### Selected extract
###

The Eyasi licence excites me a lot. Look at the number of basins it has and size of them! They're double the size of the basin Tullow found oil in and there's four of them! I can see this re-rating much like PVD (2012's best performing IPO) did last year. The 2D seismic results could be juicy and the drilling could start sometime in 2014.


----------



## Crows (15 October 2013)

http://swala-energy.com/documents/2...POSITIVERESULTSFROMKIDATUSEISMICPROGRAMME.pdf

Swala Oil & Gas (Tanzania) Limited (“SOGTL”) is pleased to provide an update on the 2D 
seismic programme underway on the Kilosa-Kilombero licence (“License”) in Tanzania. Swala has 
an direct 50% interest in the license. 

The programme over the Kidatu basin area in the License has been completed and the preliminary 
interpretation of the results is positive. These results follow those observed from the programme in 
the Kilosa basin to the north that were also positive as announced by Swala in its ASX release on 18 
September. The seismic survey has now commenced over the Kilombero basin, south of the Kidatu 
basin.

###

### Brief A
According to the forum thread about Swala's Tanzanian licences, which basin is the seismic survey now covering?

### Given data
###

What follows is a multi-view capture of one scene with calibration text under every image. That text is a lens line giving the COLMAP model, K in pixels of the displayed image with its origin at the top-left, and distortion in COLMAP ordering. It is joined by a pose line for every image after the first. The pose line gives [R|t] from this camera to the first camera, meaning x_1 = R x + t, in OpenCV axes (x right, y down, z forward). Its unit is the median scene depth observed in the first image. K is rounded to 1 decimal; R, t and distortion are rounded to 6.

###

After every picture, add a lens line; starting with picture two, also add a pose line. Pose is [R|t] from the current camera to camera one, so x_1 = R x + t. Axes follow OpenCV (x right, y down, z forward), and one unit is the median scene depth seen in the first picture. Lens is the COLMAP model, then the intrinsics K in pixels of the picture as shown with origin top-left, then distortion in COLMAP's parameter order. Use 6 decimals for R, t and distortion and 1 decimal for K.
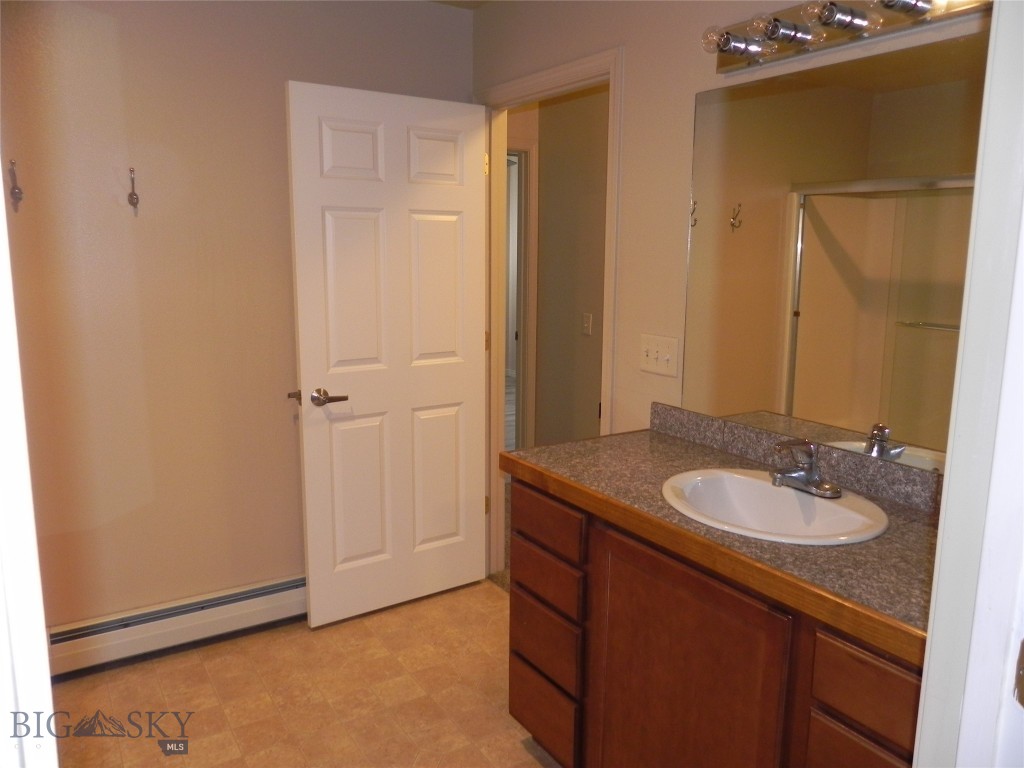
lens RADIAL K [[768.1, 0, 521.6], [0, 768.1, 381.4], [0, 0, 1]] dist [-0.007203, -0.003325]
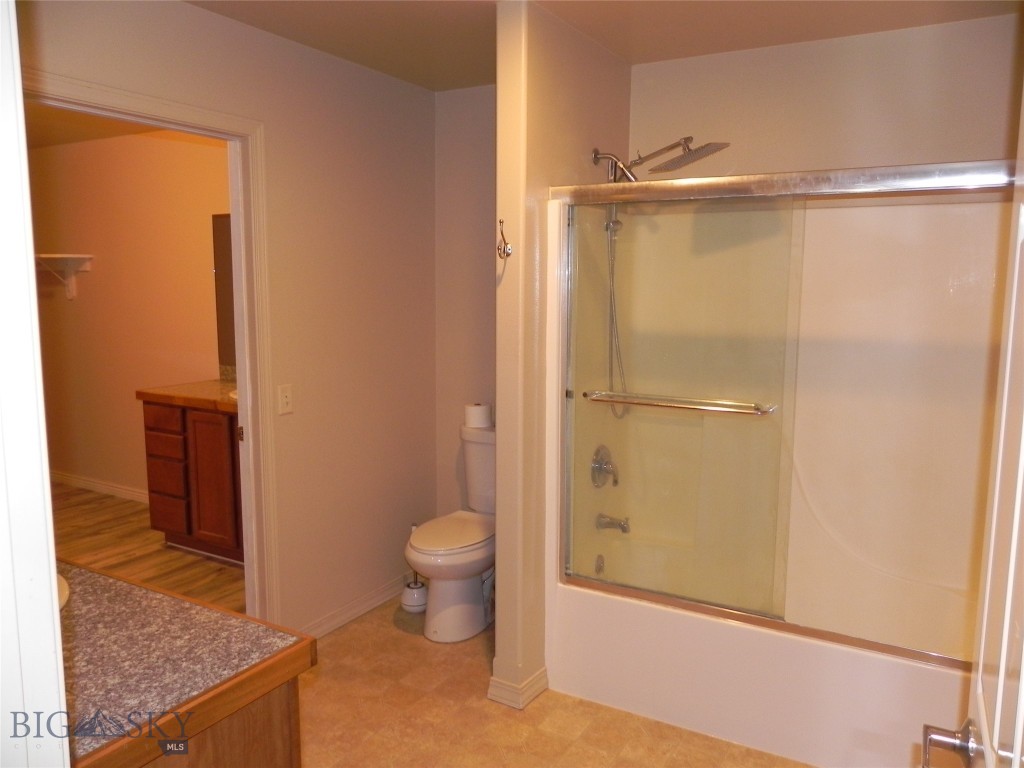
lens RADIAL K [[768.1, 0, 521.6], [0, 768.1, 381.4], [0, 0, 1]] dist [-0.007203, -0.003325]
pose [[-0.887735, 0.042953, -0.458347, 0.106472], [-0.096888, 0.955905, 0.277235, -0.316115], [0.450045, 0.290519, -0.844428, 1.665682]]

###

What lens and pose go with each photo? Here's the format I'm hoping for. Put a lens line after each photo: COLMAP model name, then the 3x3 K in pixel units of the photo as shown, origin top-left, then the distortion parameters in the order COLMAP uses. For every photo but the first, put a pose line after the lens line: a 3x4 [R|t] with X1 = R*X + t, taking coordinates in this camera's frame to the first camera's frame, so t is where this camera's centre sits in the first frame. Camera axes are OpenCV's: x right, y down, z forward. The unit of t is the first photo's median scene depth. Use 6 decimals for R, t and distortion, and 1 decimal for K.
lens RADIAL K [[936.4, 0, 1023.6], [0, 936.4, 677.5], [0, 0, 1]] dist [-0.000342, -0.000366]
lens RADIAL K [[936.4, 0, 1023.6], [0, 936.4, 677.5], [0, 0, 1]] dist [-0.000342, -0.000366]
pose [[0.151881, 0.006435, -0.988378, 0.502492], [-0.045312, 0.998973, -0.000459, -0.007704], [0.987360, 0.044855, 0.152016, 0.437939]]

###

### Brief B
From the rows, quote the lines between the one holding "After every picture, add" and the one holding "0.290519, -0.844428, 1.665682]]", inclusive, and leave the pictures out.

### Final answer A
The Kilombero basin, south of the Kidatu basin.

### Final answer B
After every picture, add a lens line; starting with picture two, also add a pose line. Pose is [R|t] from the current camera to camera one, so x_1 = R x + t. Axes follow OpenCV (x right, y down, z forward), and one unit is the median scene depth seen in the first picture. Lens is the COLMAP model, then the intrinsics K in pixels of the picture as shown with origin top-left, then distortion in COLMAP's parameter order. Use 6 decimals for R, t and distortion and 1 decimal for K.
lens RADIAL K [[768.1, 0, 521.6], [0, 768.1, 381.4], [0, 0, 1]] dist [-0.007203, -0.003325]
lens RADIAL K [[768.1, 0, 521.6], [0, 768.1, 381.4], [0, 0, 1]] dist [-0.007203, -0.003325]
pose [[-0.887735, 0.042953, -0.458347, 0.106472], [-0.096888, 0.955905, 0.277235, -0.316115], [0.450045, 0.290519, -0.844428, 1.665682]]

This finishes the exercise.